Gayrimenkul işimiz değil
Merter’deki araziyi sattınız. Neden gayrimenkule girmeyi düşünmediniz?
- İşimiz o değil. Biz kendi işimiz olan üretim ve mağazacılığı yapıyoruz. Dikkatimizi başka alanlara kaydırmak istemiyoruz. İşimizin üstüne titriyoruz. İyi yapalım ve rahat uyuyalım. Bu yıl Formula 1’e giriyoruz. Çok eskiden beri içindeyiz çünkü. İlk getiren grubun içindeydik. İnşallah yeniden getirilecek.
Rakipler geldi kalitemiz anlaşıldı
Yıllarca wedding, çikolata, eşarp ve pek çok alanda öncü ve tek oldunuz.
- Babam çikolata yemeden uyumazdı. Bizi de alıştırmıştı. O da sevdiği şeyleri insanlarla paylaşmak isterdi; şıklık, parfüm, rafine yaşam... Vakko çikolata öyle başladı. Babam kaliteye düşkündü ve yaşam tarzını ona göre kurardı. Ben de spor sevdiğim için onu paylaştım insanlarla.
Ama sonra başka oyuncular da girdi bu alanlara.
- Çok da iyi oldu girmeleri. Bizim kalitemiz ve farkımız daha iyi anlaşıldı.

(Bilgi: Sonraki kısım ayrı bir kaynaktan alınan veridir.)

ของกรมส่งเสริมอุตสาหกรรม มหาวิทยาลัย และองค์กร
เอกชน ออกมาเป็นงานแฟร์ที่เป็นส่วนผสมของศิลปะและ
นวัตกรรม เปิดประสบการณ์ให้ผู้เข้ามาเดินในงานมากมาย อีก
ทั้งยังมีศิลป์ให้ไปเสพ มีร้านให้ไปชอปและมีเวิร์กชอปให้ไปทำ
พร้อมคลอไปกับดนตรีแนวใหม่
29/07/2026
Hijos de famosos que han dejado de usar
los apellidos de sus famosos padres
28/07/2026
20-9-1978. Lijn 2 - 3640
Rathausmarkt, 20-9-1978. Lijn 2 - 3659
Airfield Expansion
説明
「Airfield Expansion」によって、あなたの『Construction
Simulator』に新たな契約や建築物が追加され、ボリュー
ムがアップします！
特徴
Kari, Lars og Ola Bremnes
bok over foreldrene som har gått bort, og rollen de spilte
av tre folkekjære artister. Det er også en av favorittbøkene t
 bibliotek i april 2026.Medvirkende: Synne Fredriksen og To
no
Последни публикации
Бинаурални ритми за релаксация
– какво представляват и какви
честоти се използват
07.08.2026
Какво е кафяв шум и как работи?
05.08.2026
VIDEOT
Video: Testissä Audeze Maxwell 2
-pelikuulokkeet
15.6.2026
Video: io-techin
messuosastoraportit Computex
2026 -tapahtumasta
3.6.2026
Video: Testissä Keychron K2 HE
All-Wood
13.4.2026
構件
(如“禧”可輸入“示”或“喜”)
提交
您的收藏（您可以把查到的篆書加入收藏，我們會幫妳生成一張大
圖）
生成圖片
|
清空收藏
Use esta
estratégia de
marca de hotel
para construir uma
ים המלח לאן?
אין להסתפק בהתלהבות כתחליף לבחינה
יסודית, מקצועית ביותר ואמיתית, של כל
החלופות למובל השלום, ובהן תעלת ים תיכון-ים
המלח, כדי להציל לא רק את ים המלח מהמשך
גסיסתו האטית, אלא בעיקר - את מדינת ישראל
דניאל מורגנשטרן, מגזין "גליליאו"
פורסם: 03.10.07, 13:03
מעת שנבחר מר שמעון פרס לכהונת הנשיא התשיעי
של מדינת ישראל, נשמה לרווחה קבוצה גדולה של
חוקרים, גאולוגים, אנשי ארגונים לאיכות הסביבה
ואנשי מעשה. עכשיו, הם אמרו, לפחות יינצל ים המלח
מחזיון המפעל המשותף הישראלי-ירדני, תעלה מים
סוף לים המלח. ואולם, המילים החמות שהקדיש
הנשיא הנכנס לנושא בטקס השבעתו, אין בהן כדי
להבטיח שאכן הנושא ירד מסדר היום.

Hâlâ F1 pilotu olmak istiyorum
Siz aslında Formula1 pilotu olmak istiyordunuz ama işadamı oldunuz.
- Aslında hâlâ Formula 1 pilotu olmak istiyorum. O hayal bir biçimde içimde yaşıyor. Tabii bir hobi olarak sürdürdüm motor sporlarını.
Babanız sizi şirkette kalmaya nasıl ikna etti?
- Bay Vitali çok zarif bir adamdı. Bana hiçbir şey dayatmadı, istemedi. Ben yurtdışında okudum. Tatile gelmiştim, benden Beyoğlu Vakkorama için fikir aldı. Babamda istemeden, dayatmadan iş yaptırabilme yeteneği vardır. Fikir aldı, yavaş yavaş ben kendim sorumluluk aldım ve sonra bir baktım ki işlerin içindeyim.
Babam serbest bıraktı ben de ona döndüm
Vitali Hakko gibi sıra dışı ve çok başarılı bir babanın çocuğu olmak zor muydu? Başarısını aşmanın güç olduğu babalar kompleks yaratmıyor mu?
- Bay Vitali hiç yarışma duygusu vermedi. “Sevdiğini serbest bırak geri dönerse senindir dönmezse zaten hiçbir zaman senin hiç olmamıştır” klişesi gibi o beni serbest bıraktı ben de ona döndüm. Belki bana soru sorsa rahat ederdim. Üniversitedeyken de öyleydi hiç sormazdı. Hiç sormadığı için bir yumuşak baskı olurdu üzerimde. “Türkiye’ye dönmen lazım” deseydi ben dışarıda kalıp kendimi ispat etmeye çalışırdım.